··· Exercise data ···

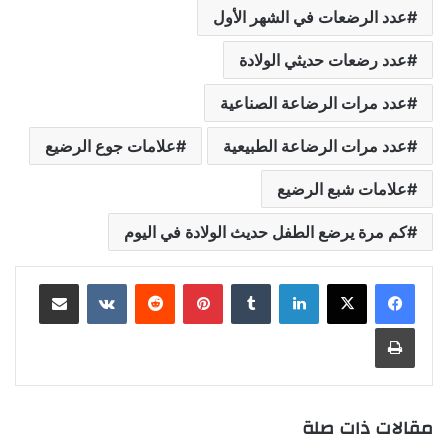
عدد الرضعات في الشهر الأول
عدد رضعات حديثي الولادة
عدد مرات الرضاعة الصناعية
عدد مرات الرضاعة الطبيعية
علامات جوع الرضيع
علامات شبع الرضيع
كم مرة يرضع الطفل حديث الولادة في اليوم
لينكدإن
بينتيريست
مشاركة عبر البريد
طباعة
مقالات ذات صلة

···

Task instructions:
An exact, picture-free copy of the entries is required.

Response for this exercise:
عدد الرضعات في الشهر الأول
عدد رضعات حديثي الولادة
عدد مرات الرضاعة الصناعية
عدد مرات الرضاعة الطبيعية
علامات جوع الرضيع
علامات شبع الرضيع
كم مرة يرضع الطفل حديث الولادة في اليوم
لينكدإن
بينتيريست
مشاركة عبر البريد
طباعة
مقالات ذات صلة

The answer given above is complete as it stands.